One year ago, AHG’s board of directors got a bloodied nose at the company’s annual general meeting.

When shareholders were asked to formally adopt the 2011 remuneration report, 43 per cent of the votes cast were against.

Being greater than 25 per cent, the large negative vote constituted a ‘first strike’ under the Corporations Law and put AHG in the bad books.

The reasons for the large negative vote have never been clearly explained. It was interpreted at the time as a protest vote by the Wheatley family, which subsequently sold most of its AHG shares to competitor AP Eagers.

Whatever the reason, AHG’s board, led by chairman David Griffiths, engaged PricewaterhouseCoopers to review its remuneration policies.

The result is an unusually candid and detailed analysis of the company’s remuneration practices in this year’s annual report.

The disclosure extended as far as PwC’s fees and the ground rules for its engagement.

The accounting firm, which was paid $75,200 for its work, did not provide any other services to AHG and reported only to the chairman of the remuneration committee, leaving the board satisfied that PwC was not unduly influenced by any of the members of AHG’s management team.

In broad terms, AHG will continue to offer its senior executives remuneration packages that are similar to those at most other listed companies.

There will be a fixed component, supplemented by a short-term incentive and a long-term incentive.

But, beyond this, there have been many changes. In particular, AHG’s board has agreed to change its incentive schemes, after it acknowledged feedback from shareholders and proxy advisers and getting advice from PwC.

Until now, it has paid large commissions and bonuses, reflecting its operations in auto sales.

In future, it will limit cash payouts by ‘requiting’ a portion of any incentive payments to be awarded in the form of equity, and will make it harder for executives to qualify for incentives.

Performance targets will be based on improvements against historical performance, rather than merely budget.

In addition, the ‘threshold’ (or minimum) performance targets will require an improvement on historical performance before any incentive payments are triggered.
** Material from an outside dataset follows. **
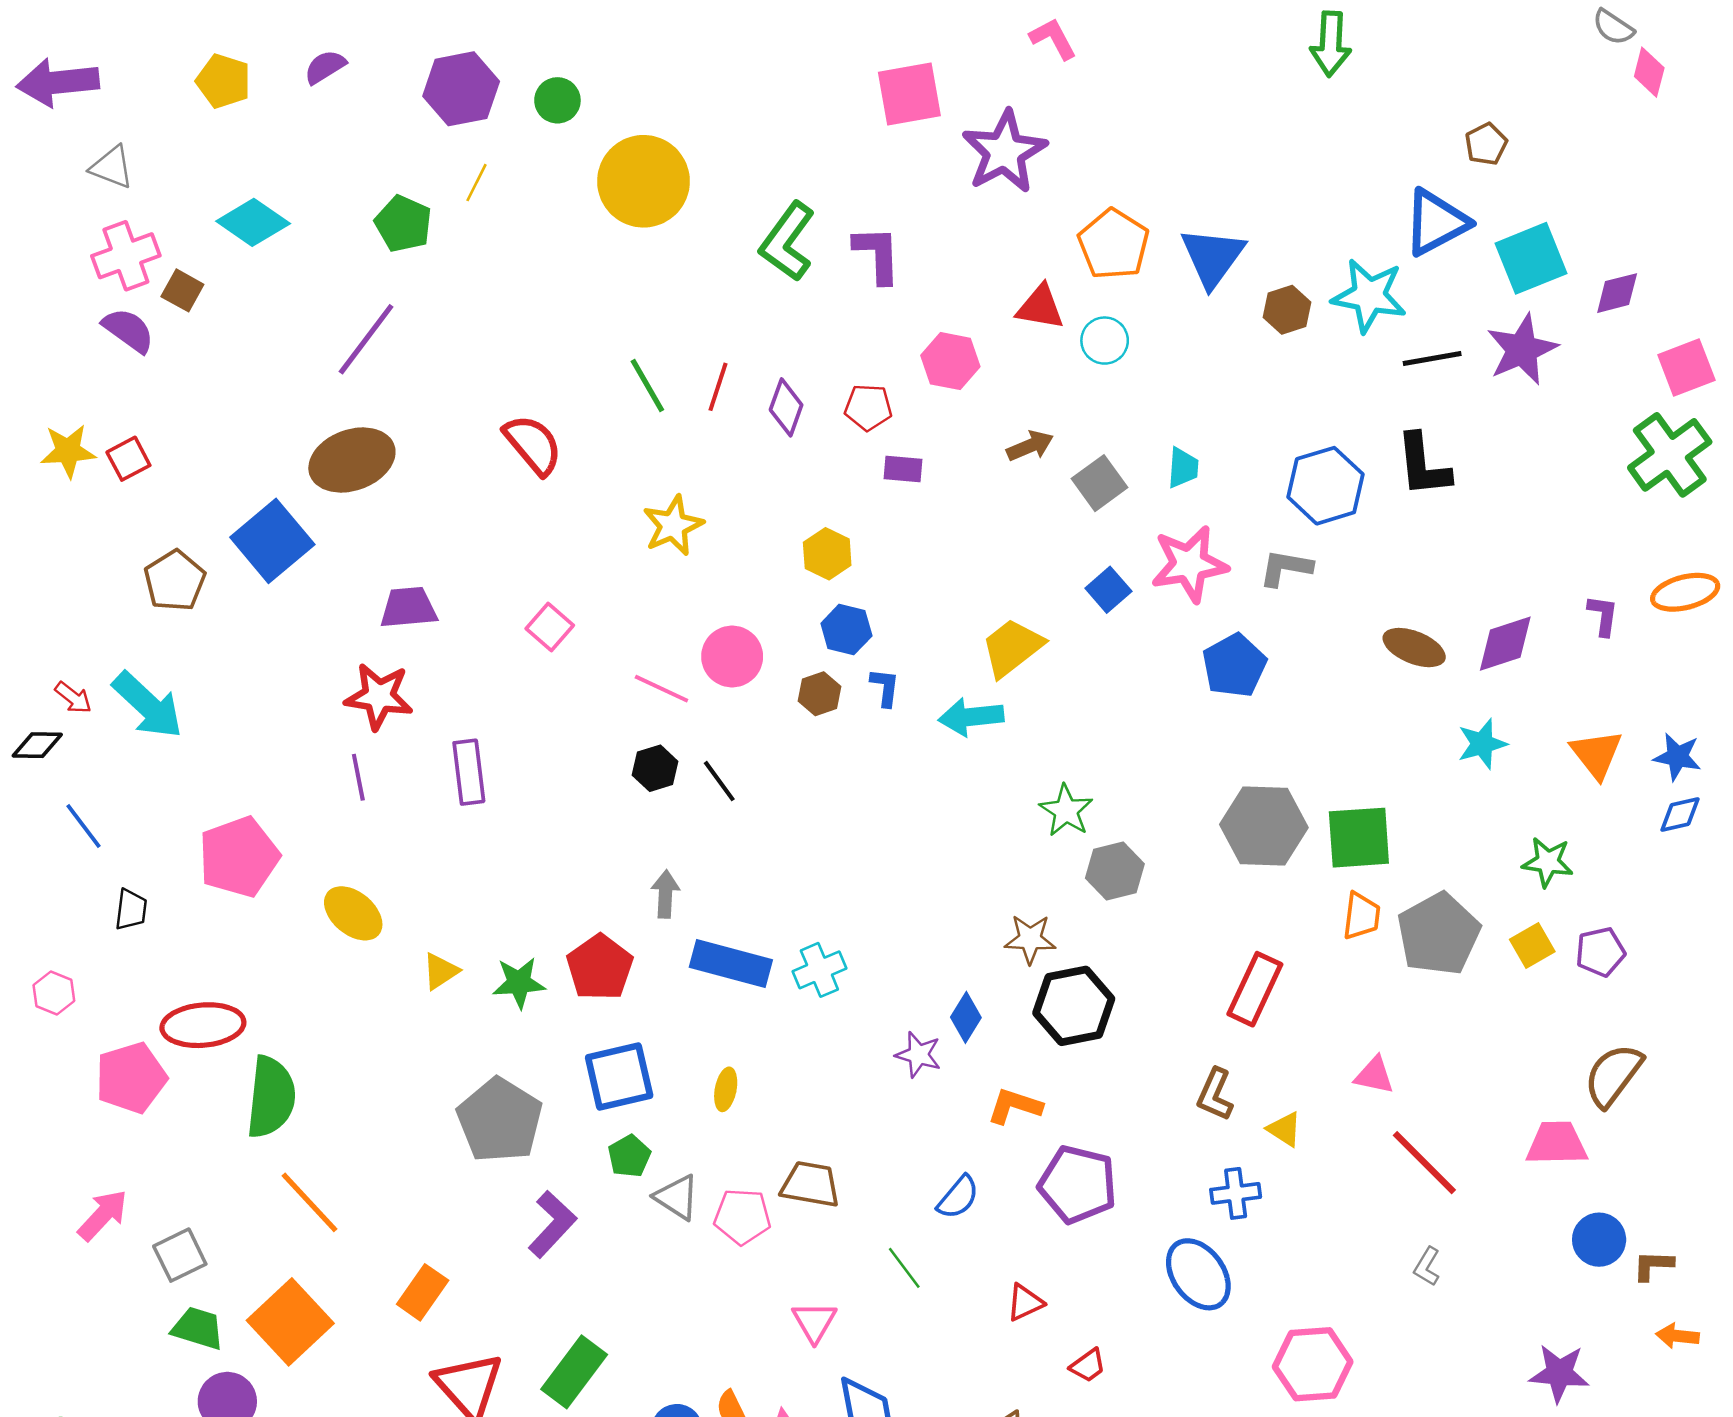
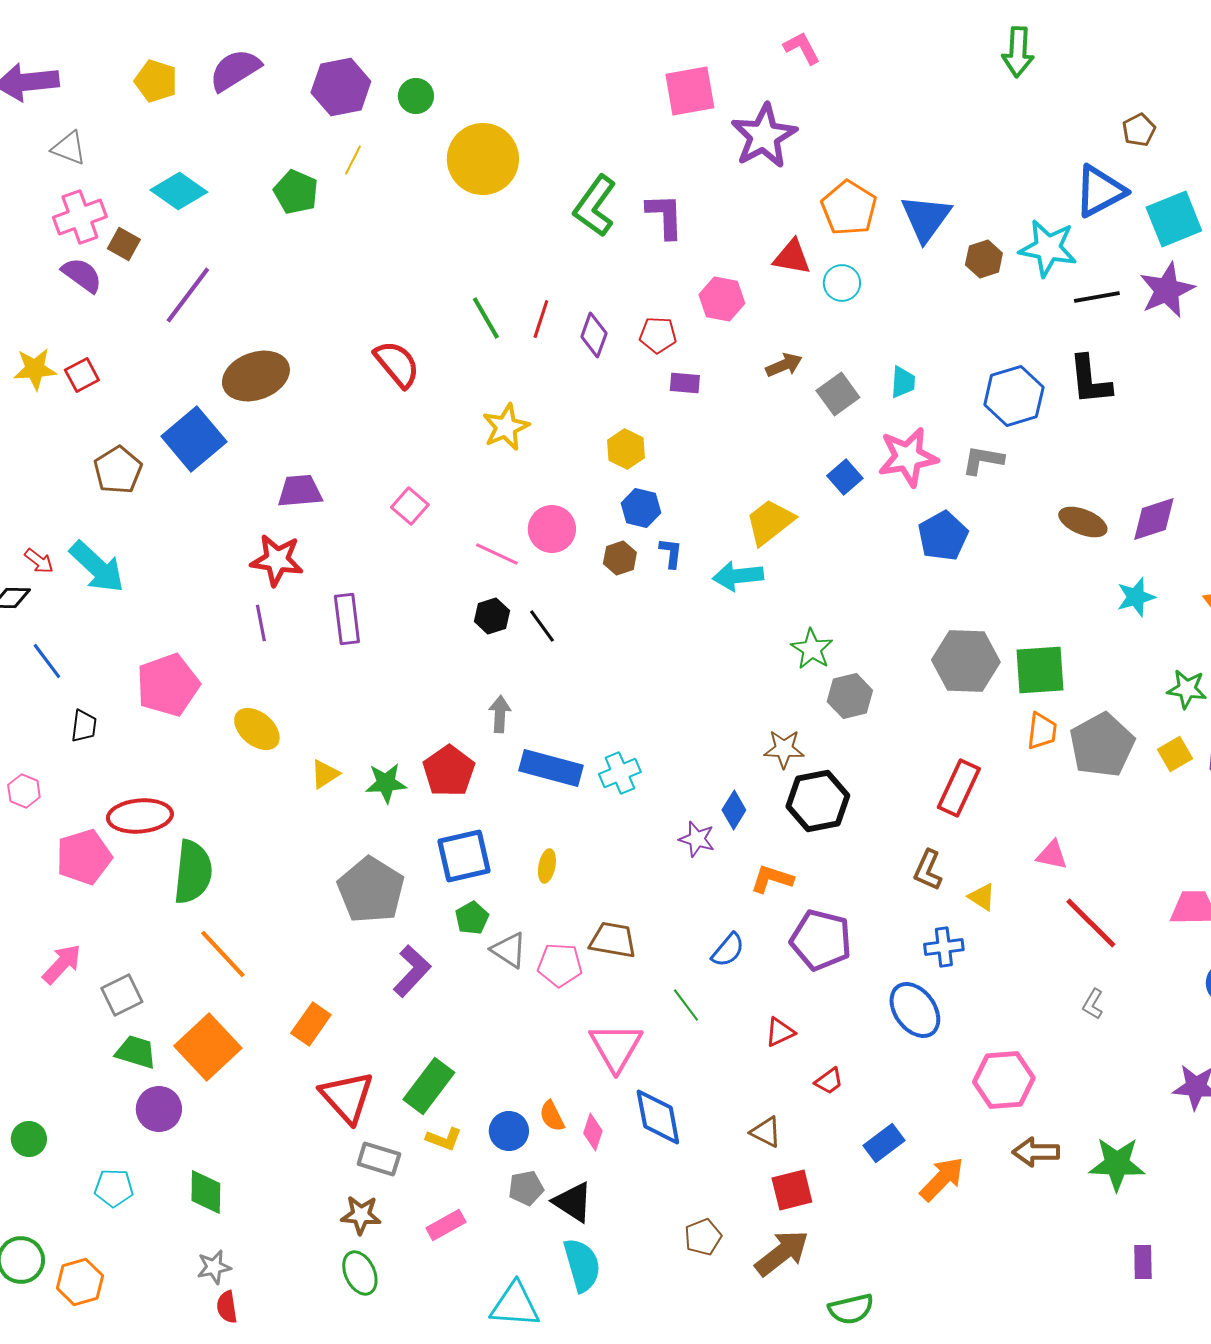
purple semicircle: (325, 67) -> (235, 70), size x1.6
purple line: (366, 339) -> (188, 295), moved
pink triangle: (814, 1322) -> (616, 1047), size x1.5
The company will also reduce the portion of short-term incentives paid out for simply reaching the ‘threshold’ performance.

Another change will see the company re-weight its performance metrics to get a better balance between financial and non-financial goals.

AHG’s board has also decided, in light of PwC’s recommendations, that a greater portion of total remuneration for its executives should be subject to longer-term performance hurdles.

For the managing director and a small group of senior executives, their ability to earn equity-based ‘performance rights’ will be based on their performance over a three-year period.

The value of the performance rights will range from 25 to 50 per cent of their base salary, which AHG said was in line with current market practice.

The key performance metrics for the top executives will be two-fold: total shareholder return (TSR) relative to a peer group of 22 listed companies, and growth in earnings per share. 

For other executives with a more operational focus, their ability to earn performance rights will be based on their performance over 12-month periods, with a further 12-month deferral until the performance rights vest and convert into shares.

The performance metrics for these executives will be tied to their role.

Managing director Bronte Howson’s base salary will be frozen for the third year running, at $1.1 million.

This is not surprising, since he ranks as one of the best-paid chief executives in the state. Only 11 Western Australian-based chief executives had a higher base salary last year, according to WA Business News’ 2011 remuneration survey, and most of those people work for much larger and more profitable businesses.

Mr Howson will also retain the potential to match last year’s total income of $3 million, if he hits all of his new performance targets.

AHG’s remuneration report explains what the new targets are based on but the specifics are not disclosed, and never will be, at AHG or any other listed company.

That is where shareholders have to trust their boards, to ensure that ‘threshold’ targets are not a gimme and that ‘stretch’ targets really are a stretch.